Rendered images with source text
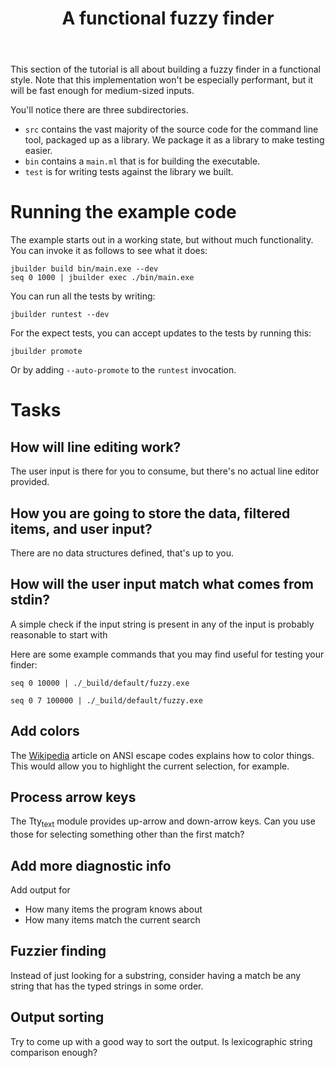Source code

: #+TITLE: A functional fuzzy finder

This section of the tutorial is all about building a fuzzy finder in a
functional style. Note that this implementation won't be especially
performant, but it will be fast enough for medium-sized inputs.

You'll notice there are three subdirectories.

- ~src~ contains the vast majority of the source code for the command
  line tool, packaged up as a library. We package it as a library to
  make testing easier.
- ~bin~ contains a ~main.ml~ that is for building the executable.
- ~test~ is for writing tests against the library we built.

* Running the example code

The example starts out in a working state, but without much
functionality.  You can invoke it as follows to see what it does:

#+BEGIN_EXAMPLE
jbuilder build bin/main.exe --dev
seq 0 1000 | jbuilder exec ./bin/main.exe
#+END_EXAMPLE

You can run all the tests by writing:

#+BEGIN_EXAMPLE
jbuilder runtest --dev
#+END_EXAMPLE

For the expect tests, you can accept updates to the tests by running
this:

#+BEGIN_EXAMPLE
jbuilder promote
#+END_EXAMPLE

Or by adding ~--auto-promote~ to the ~runtest~ invocation.

* Tasks
** How will line editing work?

The user input is there for you to consume, but there's no actual line
editor provided.

** How you are going to store the data, filtered items, and user input?

There are no data structures defined, that's up to you.

** How will the user input match what comes from stdin?

A simple check if the input string is present in any of the input is
probably reasonable to start with

Here are some example commands that you may find useful for testing
your finder:

#+BEGIN_EXAMPLE
  seq 0 10000 | ./_build/default/fuzzy.exe
#+END_EXAMPLE

#+BEGIN_EXAMPLE
  seq 0 7 100000 | ./_build/default/fuzzy.exe
#+END_EXAMPLE

** Add colors
The [[https://en.wikipedia.org/wiki/ANSI_escape_code][Wikipedia]] article on ANSI escape codes explains how to color
things. This would allow you to highlight the current selection, for
example.

** Process arrow keys

The Tty_text module provides up-arrow and down-arrow keys. Can you use
those for selecting something other than the first match?

** Add more diagnostic info

Add output for
- How many items the program knows about
- How many items match the current search

** Fuzzier finding

Instead of just looking for a substring, consider having a match be
any string that has the typed strings in some order.

** Output sorting

Try to come up with a good way to sort the output. Is lexicographic
string comparison enough?

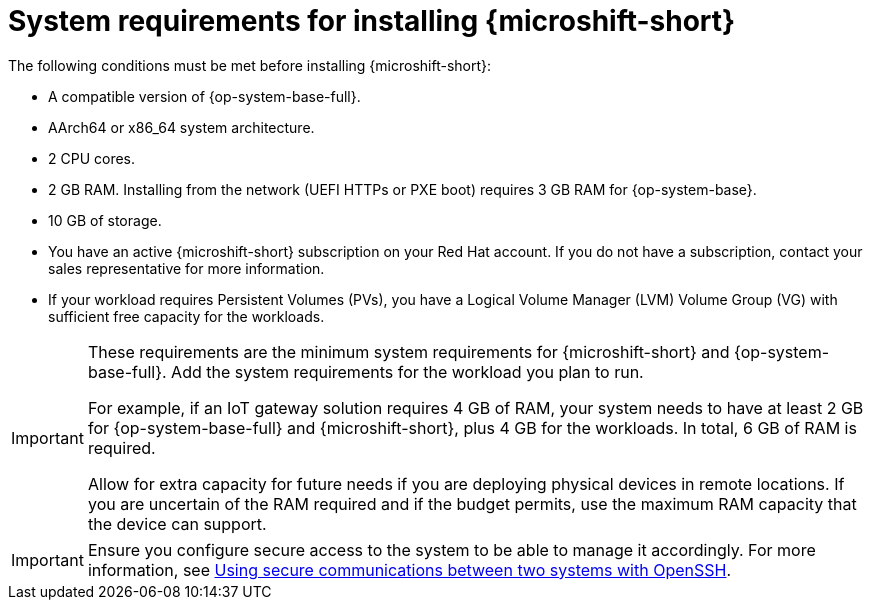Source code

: // Module included in the following assemblies:
//
// microshift/microshift-install-rpm.adoc

:_mod-docs-content-type: REFERENCE
[id="microshift-install-system-requirements_{context}"]
= System requirements for installing {microshift-short}

The following conditions must be met before installing {microshift-short}:

* A compatible version of {op-system-base-full}.
* AArch64 or x86_64 system architecture.
* 2 CPU cores.
* 2 GB RAM. Installing from the network (UEFI HTTPs or PXE boot) requires 3 GB RAM for {op-system-base}.
* 10 GB of storage.
* You have an active {microshift-short} subscription on your Red Hat account. If you do not have a subscription, contact your sales representative for more information.
* If your workload requires Persistent Volumes (PVs), you have a Logical Volume Manager (LVM) Volume Group (VG) with sufficient free capacity for the workloads.

[IMPORTANT]
====
These requirements are the minimum system requirements for {microshift-short} and {op-system-base-full}. Add the system requirements for the workload you plan to run.

For example, if an IoT gateway solution requires 4 GB of RAM, your system needs to have at least 2 GB for {op-system-base-full} and {microshift-short}, plus 4 GB for the workloads. In total, 6 GB of RAM is required.

Allow for extra capacity for future needs if you are deploying physical devices in remote locations. If you are uncertain of the RAM required and if the budget permits, use the maximum RAM capacity that the device can support.
====

[IMPORTANT]
====
Ensure you configure secure access to the system to be able to manage it accordingly. For more information, see link:https://docs.redhat.com/en/documentation/red_hat_enterprise_linux/9/html/securing_networks/assembly_using-secure-communications-between-two-systems-with-openssh_securing-networks[Using secure communications between two systems with OpenSSH].
====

→ WORK TO COMPLETE
Within the data above, find the lines that contain the word "full" and copy each of them.

→ WRITTEN RESPONSE
* A compatible version of {op-system-base-full}.
These requirements are the minimum system requirements for {microshift-short} and {op-system-base-full}. Add the system requirements for the workload you plan to run.
For example, if an IoT gateway solution requires 4 GB of RAM, your system needs to have at least 2 GB for {op-system-base-full} and {microshift-short}, plus 4 GB for the workloads. In total, 6 GB of RAM is required.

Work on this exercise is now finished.